Article:

= = = = =

CONCEPTS PODCAST (1)

Core Concepts

Econometrics

  • Definition: The application of economic theory, mathematics, and statistical inference to analyze economic phenomena.

Theoretical Econometrics

  • Focus: Developing methods to measure economic relationships in econometric models.

Economic Statistics

  • Focus: Collecting, processing, and presenting economic data using charts and tables.

Population Regression Function (PRF)

  • Definition: The set of conditional means of the dependent variable for fixed explanatory variable values.

  • Also called the Conditional Expectation Function (CEF).

Adjusted R-squared

  • Purpose: Adjusts the goodness of fit for the number of variables in the regression model to help prevent overfitting.

Specification Bias

  • Definition: Error that occurs when a key variable is omitted from the regression model.

Coefficient of Partial Determination

  • Definition: Measures the variation in the dependent variable explained by including an additional independent variable.

F-Test (ANOVA)

  • Purpose: Evaluates the overall significance of a regression model.

Covariate

  • Definition: A control variable used in models that combine quantitative and qualitative regressors.

Chow Test

  • Purpose: Tests for structural stability of regression models, identifying if regressions differ, but not specifying the cause.

Data Types

Panel Data

  • Definition: Tracks the same units (e.g., a family or firm) over time.

Pooled Data

  • Definition: Combines cross-sectional and time-series data.

Regression Models

Linear Regression Models

  • Definition: Models linear in parameters, which may not always be linear in regressand or regressors.

Dummy Variables in Regression

  • Purpose: Represent structural changes, with a "slope drifter" indicating how the slope coefficient differs for a specific group.

Assumptions of Classical Linear Regression Model (CLRM)

= = = = =

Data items
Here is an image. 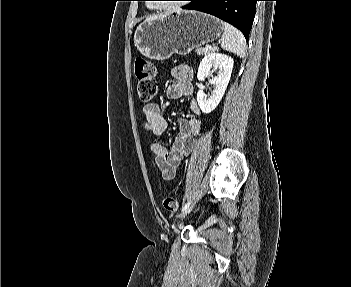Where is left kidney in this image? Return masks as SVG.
<instances>
[{"label": "left kidney", "mask_w": 351, "mask_h": 287, "mask_svg": "<svg viewBox=\"0 0 351 287\" xmlns=\"http://www.w3.org/2000/svg\"><path fill=\"white\" fill-rule=\"evenodd\" d=\"M234 61L225 54L212 52L202 59L200 62L197 78L203 81L207 76L211 75V69H219L217 76L210 79V83L214 86V90L210 96H207L203 90L197 93V102L203 113H210L220 103L225 90L228 86Z\"/></svg>", "instance_id": "left-kidney-1"}]
</instances>
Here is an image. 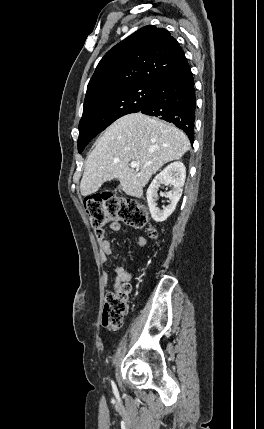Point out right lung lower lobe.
<instances>
[{
    "label": "right lung lower lobe",
    "mask_w": 264,
    "mask_h": 429,
    "mask_svg": "<svg viewBox=\"0 0 264 429\" xmlns=\"http://www.w3.org/2000/svg\"><path fill=\"white\" fill-rule=\"evenodd\" d=\"M196 97L192 72L184 56L155 86L140 110L174 123L194 141Z\"/></svg>",
    "instance_id": "obj_1"
}]
</instances>
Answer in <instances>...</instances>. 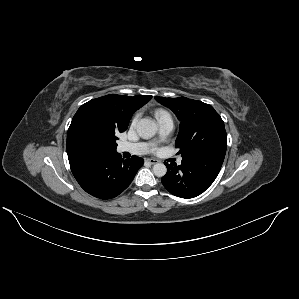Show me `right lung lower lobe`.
<instances>
[{"label":"right lung lower lobe","instance_id":"98d812e1","mask_svg":"<svg viewBox=\"0 0 299 299\" xmlns=\"http://www.w3.org/2000/svg\"><path fill=\"white\" fill-rule=\"evenodd\" d=\"M79 185L100 199L114 198L134 179L144 161L138 156L122 159L116 151H86L68 157Z\"/></svg>","mask_w":299,"mask_h":299}]
</instances>
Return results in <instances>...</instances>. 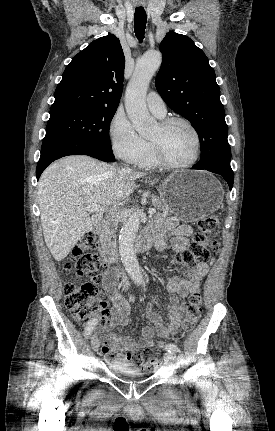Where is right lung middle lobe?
Listing matches in <instances>:
<instances>
[{
    "label": "right lung middle lobe",
    "mask_w": 275,
    "mask_h": 431,
    "mask_svg": "<svg viewBox=\"0 0 275 431\" xmlns=\"http://www.w3.org/2000/svg\"><path fill=\"white\" fill-rule=\"evenodd\" d=\"M117 108H75L50 113L44 141L80 140L112 151L109 124Z\"/></svg>",
    "instance_id": "right-lung-middle-lobe-1"
}]
</instances>
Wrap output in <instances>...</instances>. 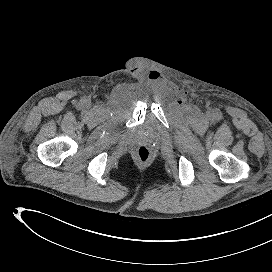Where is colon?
<instances>
[{"label":"colon","mask_w":272,"mask_h":272,"mask_svg":"<svg viewBox=\"0 0 272 272\" xmlns=\"http://www.w3.org/2000/svg\"><path fill=\"white\" fill-rule=\"evenodd\" d=\"M135 157L140 163H147L151 158V151L145 146H140L135 151Z\"/></svg>","instance_id":"5ec220e1"}]
</instances>
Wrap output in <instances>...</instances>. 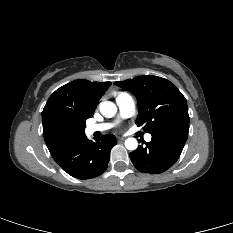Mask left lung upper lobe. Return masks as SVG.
I'll return each mask as SVG.
<instances>
[{"instance_id":"5c2ea615","label":"left lung upper lobe","mask_w":233,"mask_h":233,"mask_svg":"<svg viewBox=\"0 0 233 233\" xmlns=\"http://www.w3.org/2000/svg\"><path fill=\"white\" fill-rule=\"evenodd\" d=\"M115 84L136 96L139 110L136 124H145L146 132L153 135L176 129L189 130L186 99L169 80L145 75Z\"/></svg>"}]
</instances>
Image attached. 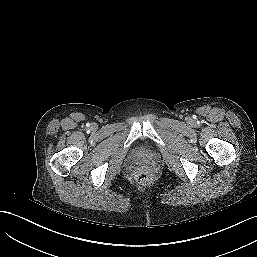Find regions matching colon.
<instances>
[{
    "instance_id": "obj_1",
    "label": "colon",
    "mask_w": 257,
    "mask_h": 257,
    "mask_svg": "<svg viewBox=\"0 0 257 257\" xmlns=\"http://www.w3.org/2000/svg\"><path fill=\"white\" fill-rule=\"evenodd\" d=\"M136 180L139 184H148L153 180V174L149 171H140L136 175Z\"/></svg>"
}]
</instances>
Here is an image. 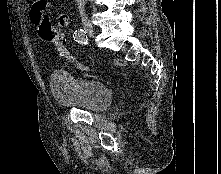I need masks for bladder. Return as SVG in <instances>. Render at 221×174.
Wrapping results in <instances>:
<instances>
[{
	"mask_svg": "<svg viewBox=\"0 0 221 174\" xmlns=\"http://www.w3.org/2000/svg\"><path fill=\"white\" fill-rule=\"evenodd\" d=\"M53 99L61 106L85 111H102L112 102V92L102 81L56 70L50 77Z\"/></svg>",
	"mask_w": 221,
	"mask_h": 174,
	"instance_id": "bladder-1",
	"label": "bladder"
}]
</instances>
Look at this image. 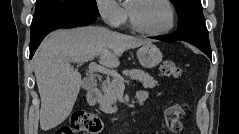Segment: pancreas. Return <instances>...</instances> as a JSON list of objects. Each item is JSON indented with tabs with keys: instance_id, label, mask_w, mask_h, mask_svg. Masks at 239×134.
I'll use <instances>...</instances> for the list:
<instances>
[{
	"instance_id": "pancreas-1",
	"label": "pancreas",
	"mask_w": 239,
	"mask_h": 134,
	"mask_svg": "<svg viewBox=\"0 0 239 134\" xmlns=\"http://www.w3.org/2000/svg\"><path fill=\"white\" fill-rule=\"evenodd\" d=\"M123 74L131 76L138 80L144 88H154L158 82L154 80L148 73L143 70L131 69L124 70ZM118 80L114 78L112 82H105L102 86L103 96L99 100L100 108L104 113L112 114L117 112V94H118Z\"/></svg>"
}]
</instances>
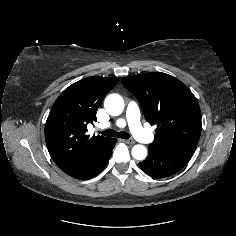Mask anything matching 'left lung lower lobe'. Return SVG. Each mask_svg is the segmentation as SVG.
I'll return each mask as SVG.
<instances>
[{"mask_svg":"<svg viewBox=\"0 0 236 236\" xmlns=\"http://www.w3.org/2000/svg\"><path fill=\"white\" fill-rule=\"evenodd\" d=\"M193 154L191 151H165L149 147L148 157L139 166L151 177L164 178L182 169Z\"/></svg>","mask_w":236,"mask_h":236,"instance_id":"0a47b994","label":"left lung lower lobe"}]
</instances>
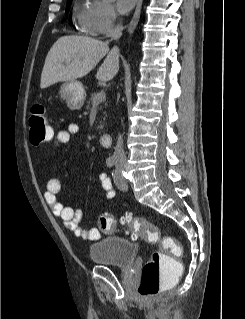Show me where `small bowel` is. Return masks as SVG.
Segmentation results:
<instances>
[{
	"mask_svg": "<svg viewBox=\"0 0 245 319\" xmlns=\"http://www.w3.org/2000/svg\"><path fill=\"white\" fill-rule=\"evenodd\" d=\"M79 132V126L70 124L66 129L57 133L55 144L62 145L70 141L71 137ZM101 187L104 191L106 199L111 200L115 198L116 193L112 187L109 177L105 173L99 176ZM61 181L56 176H52L47 181L44 197L47 205L50 207L52 213L61 219L63 225L69 229L76 236L82 237L86 241H95L102 236V232L97 227L87 229L80 228V222L83 218V211L81 208H72L64 205L58 198L61 191Z\"/></svg>",
	"mask_w": 245,
	"mask_h": 319,
	"instance_id": "small-bowel-1",
	"label": "small bowel"
}]
</instances>
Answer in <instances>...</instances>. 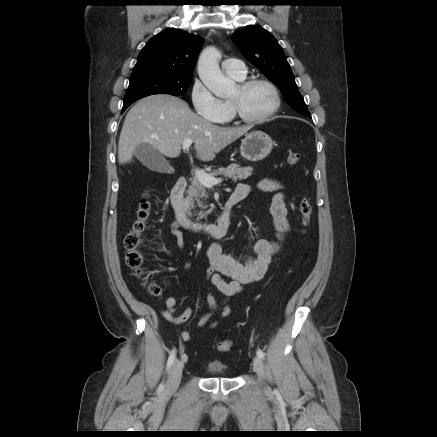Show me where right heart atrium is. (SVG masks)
<instances>
[{
	"instance_id": "obj_1",
	"label": "right heart atrium",
	"mask_w": 437,
	"mask_h": 437,
	"mask_svg": "<svg viewBox=\"0 0 437 437\" xmlns=\"http://www.w3.org/2000/svg\"><path fill=\"white\" fill-rule=\"evenodd\" d=\"M191 102L196 114L205 120L222 122L228 116L227 103L217 98L200 80L194 81Z\"/></svg>"
}]
</instances>
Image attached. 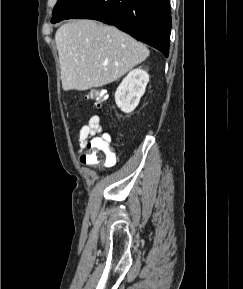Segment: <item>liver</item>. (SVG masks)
I'll return each instance as SVG.
<instances>
[{"instance_id":"liver-1","label":"liver","mask_w":243,"mask_h":289,"mask_svg":"<svg viewBox=\"0 0 243 289\" xmlns=\"http://www.w3.org/2000/svg\"><path fill=\"white\" fill-rule=\"evenodd\" d=\"M65 91L112 83L149 56L147 47L114 26L78 19L55 34Z\"/></svg>"}]
</instances>
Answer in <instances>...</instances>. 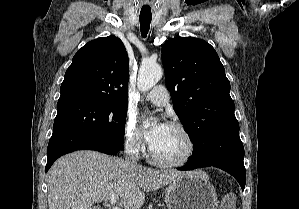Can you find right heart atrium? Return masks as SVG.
Here are the masks:
<instances>
[{
    "instance_id": "obj_1",
    "label": "right heart atrium",
    "mask_w": 299,
    "mask_h": 209,
    "mask_svg": "<svg viewBox=\"0 0 299 209\" xmlns=\"http://www.w3.org/2000/svg\"><path fill=\"white\" fill-rule=\"evenodd\" d=\"M125 146L134 154H139L143 150L141 133L132 117H127L124 126Z\"/></svg>"
}]
</instances>
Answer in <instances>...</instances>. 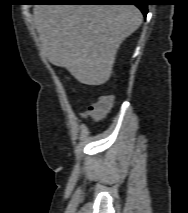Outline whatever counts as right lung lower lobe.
<instances>
[{"label": "right lung lower lobe", "instance_id": "right-lung-lower-lobe-1", "mask_svg": "<svg viewBox=\"0 0 188 213\" xmlns=\"http://www.w3.org/2000/svg\"><path fill=\"white\" fill-rule=\"evenodd\" d=\"M44 2L72 4H134L145 16L147 14L146 0H45Z\"/></svg>", "mask_w": 188, "mask_h": 213}]
</instances>
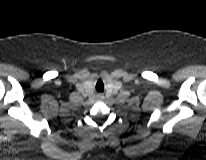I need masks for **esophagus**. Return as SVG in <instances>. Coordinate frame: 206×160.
<instances>
[{
	"label": "esophagus",
	"mask_w": 206,
	"mask_h": 160,
	"mask_svg": "<svg viewBox=\"0 0 206 160\" xmlns=\"http://www.w3.org/2000/svg\"><path fill=\"white\" fill-rule=\"evenodd\" d=\"M102 98H103V95H102V94H99V95H98V99L101 100Z\"/></svg>",
	"instance_id": "esophagus-1"
}]
</instances>
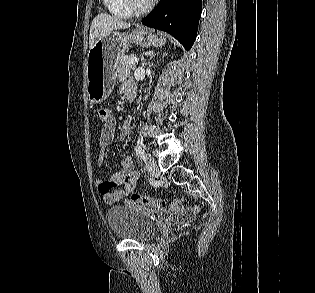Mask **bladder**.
<instances>
[{"label": "bladder", "mask_w": 315, "mask_h": 293, "mask_svg": "<svg viewBox=\"0 0 315 293\" xmlns=\"http://www.w3.org/2000/svg\"><path fill=\"white\" fill-rule=\"evenodd\" d=\"M113 235L122 240L150 241L157 233L155 224L146 213L134 206H115L106 213Z\"/></svg>", "instance_id": "bladder-1"}]
</instances>
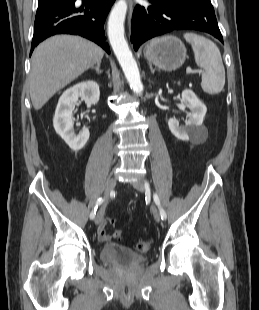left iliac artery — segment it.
Masks as SVG:
<instances>
[{
    "mask_svg": "<svg viewBox=\"0 0 259 310\" xmlns=\"http://www.w3.org/2000/svg\"><path fill=\"white\" fill-rule=\"evenodd\" d=\"M145 186L148 187V183H145ZM153 199H154L155 204L159 208L161 219L165 220L167 218V214H166L165 210L162 208L161 203H160V199L156 193L153 195Z\"/></svg>",
    "mask_w": 259,
    "mask_h": 310,
    "instance_id": "44dca946",
    "label": "left iliac artery"
}]
</instances>
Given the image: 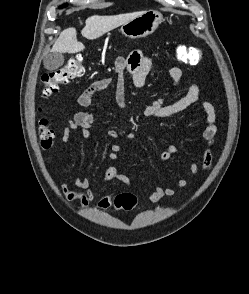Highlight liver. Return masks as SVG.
<instances>
[{
    "instance_id": "1",
    "label": "liver",
    "mask_w": 249,
    "mask_h": 294,
    "mask_svg": "<svg viewBox=\"0 0 249 294\" xmlns=\"http://www.w3.org/2000/svg\"><path fill=\"white\" fill-rule=\"evenodd\" d=\"M144 12L145 11H139L113 16H91L86 19V25L82 29L81 34L83 37L90 40L97 39L105 33L139 17ZM84 49L85 46L83 43L77 41L76 29L68 28L61 32L51 51L59 53H77Z\"/></svg>"
}]
</instances>
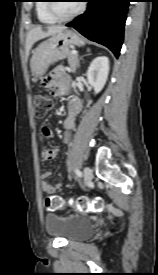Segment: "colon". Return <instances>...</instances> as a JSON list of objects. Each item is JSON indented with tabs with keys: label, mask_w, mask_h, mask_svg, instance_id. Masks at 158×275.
I'll return each instance as SVG.
<instances>
[{
	"label": "colon",
	"mask_w": 158,
	"mask_h": 275,
	"mask_svg": "<svg viewBox=\"0 0 158 275\" xmlns=\"http://www.w3.org/2000/svg\"><path fill=\"white\" fill-rule=\"evenodd\" d=\"M47 85V80L44 81ZM33 103L35 115L38 118L44 117L52 107L51 97L42 91H36L33 94ZM82 212L101 211L104 208V202L102 199H89L87 197H80L75 201H70ZM44 205L47 210L55 211L63 208L65 201L59 196H46L44 198Z\"/></svg>",
	"instance_id": "colon-1"
}]
</instances>
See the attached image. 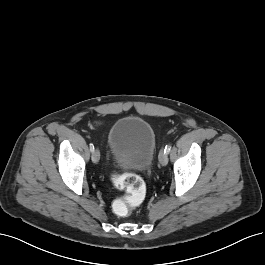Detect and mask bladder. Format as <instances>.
<instances>
[{"label": "bladder", "instance_id": "bladder-1", "mask_svg": "<svg viewBox=\"0 0 265 265\" xmlns=\"http://www.w3.org/2000/svg\"><path fill=\"white\" fill-rule=\"evenodd\" d=\"M108 146L122 168L145 170L153 162L156 137L148 121L138 116H125L112 124Z\"/></svg>", "mask_w": 265, "mask_h": 265}]
</instances>
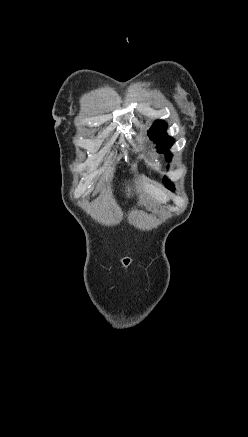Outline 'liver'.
Masks as SVG:
<instances>
[{
  "mask_svg": "<svg viewBox=\"0 0 248 437\" xmlns=\"http://www.w3.org/2000/svg\"><path fill=\"white\" fill-rule=\"evenodd\" d=\"M143 190L146 194H148L159 203H166L168 201L167 194L163 190L152 184L144 183Z\"/></svg>",
  "mask_w": 248,
  "mask_h": 437,
  "instance_id": "obj_1",
  "label": "liver"
}]
</instances>
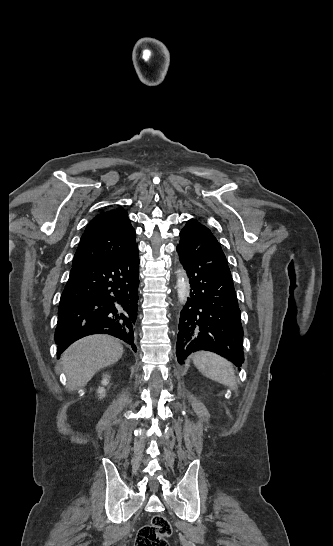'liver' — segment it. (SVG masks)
I'll return each instance as SVG.
<instances>
[{"label":"liver","mask_w":333,"mask_h":546,"mask_svg":"<svg viewBox=\"0 0 333 546\" xmlns=\"http://www.w3.org/2000/svg\"><path fill=\"white\" fill-rule=\"evenodd\" d=\"M123 351L119 341L107 335L88 336L72 344L61 357L68 388L86 386L97 371L116 363Z\"/></svg>","instance_id":"liver-1"}]
</instances>
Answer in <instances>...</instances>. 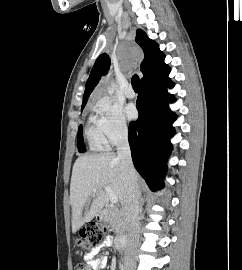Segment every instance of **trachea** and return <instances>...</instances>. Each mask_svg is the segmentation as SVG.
<instances>
[{
    "mask_svg": "<svg viewBox=\"0 0 242 270\" xmlns=\"http://www.w3.org/2000/svg\"><path fill=\"white\" fill-rule=\"evenodd\" d=\"M131 83H132V86H133V89L138 92L139 89H140V79L137 75H134L132 77V80H131Z\"/></svg>",
    "mask_w": 242,
    "mask_h": 270,
    "instance_id": "3493384b",
    "label": "trachea"
}]
</instances>
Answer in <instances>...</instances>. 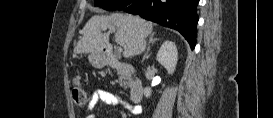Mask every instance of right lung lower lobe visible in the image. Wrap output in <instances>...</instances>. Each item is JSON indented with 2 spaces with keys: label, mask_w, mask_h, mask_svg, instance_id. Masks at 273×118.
<instances>
[{
  "label": "right lung lower lobe",
  "mask_w": 273,
  "mask_h": 118,
  "mask_svg": "<svg viewBox=\"0 0 273 118\" xmlns=\"http://www.w3.org/2000/svg\"><path fill=\"white\" fill-rule=\"evenodd\" d=\"M199 0H133L122 8L128 13L179 31L193 49L196 44Z\"/></svg>",
  "instance_id": "obj_1"
}]
</instances>
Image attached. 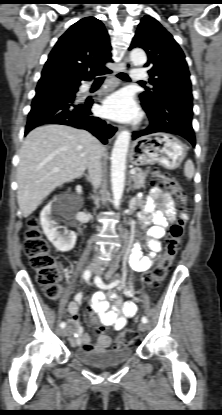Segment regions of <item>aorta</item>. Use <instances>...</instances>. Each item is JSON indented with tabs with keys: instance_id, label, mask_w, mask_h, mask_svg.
Returning <instances> with one entry per match:
<instances>
[{
	"instance_id": "1",
	"label": "aorta",
	"mask_w": 222,
	"mask_h": 415,
	"mask_svg": "<svg viewBox=\"0 0 222 415\" xmlns=\"http://www.w3.org/2000/svg\"><path fill=\"white\" fill-rule=\"evenodd\" d=\"M130 59L136 66L146 63V54L142 49H133ZM131 135L124 130L119 133L111 155V186L113 193V204L115 208L120 206L125 184L126 156L128 152Z\"/></svg>"
}]
</instances>
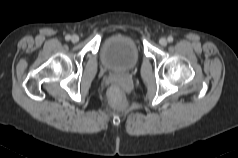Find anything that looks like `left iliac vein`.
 <instances>
[{"label": "left iliac vein", "instance_id": "4c4485c4", "mask_svg": "<svg viewBox=\"0 0 238 158\" xmlns=\"http://www.w3.org/2000/svg\"><path fill=\"white\" fill-rule=\"evenodd\" d=\"M167 39L166 38H160V40H159V44L161 45V46H166L167 45Z\"/></svg>", "mask_w": 238, "mask_h": 158}]
</instances>
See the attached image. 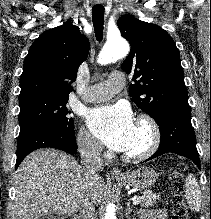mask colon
<instances>
[{
    "label": "colon",
    "instance_id": "1",
    "mask_svg": "<svg viewBox=\"0 0 211 219\" xmlns=\"http://www.w3.org/2000/svg\"><path fill=\"white\" fill-rule=\"evenodd\" d=\"M186 166H181L179 170L173 172L169 178V184L173 191L172 203L173 212L171 219H190L189 212L182 199V191L185 185ZM42 219H70L64 216L52 215Z\"/></svg>",
    "mask_w": 211,
    "mask_h": 219
}]
</instances>
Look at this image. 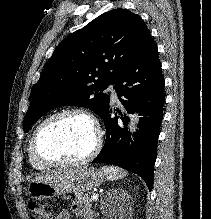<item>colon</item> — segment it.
Returning <instances> with one entry per match:
<instances>
[{
	"mask_svg": "<svg viewBox=\"0 0 211 219\" xmlns=\"http://www.w3.org/2000/svg\"><path fill=\"white\" fill-rule=\"evenodd\" d=\"M28 209L31 219H53V210L49 205L31 202Z\"/></svg>",
	"mask_w": 211,
	"mask_h": 219,
	"instance_id": "1",
	"label": "colon"
}]
</instances>
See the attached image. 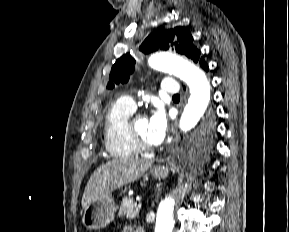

= = = = =

Task to carry out: In the econometrics glossary, what is another name for the Population Regression Function?

The result: The Conditional Expectation Function (CEF).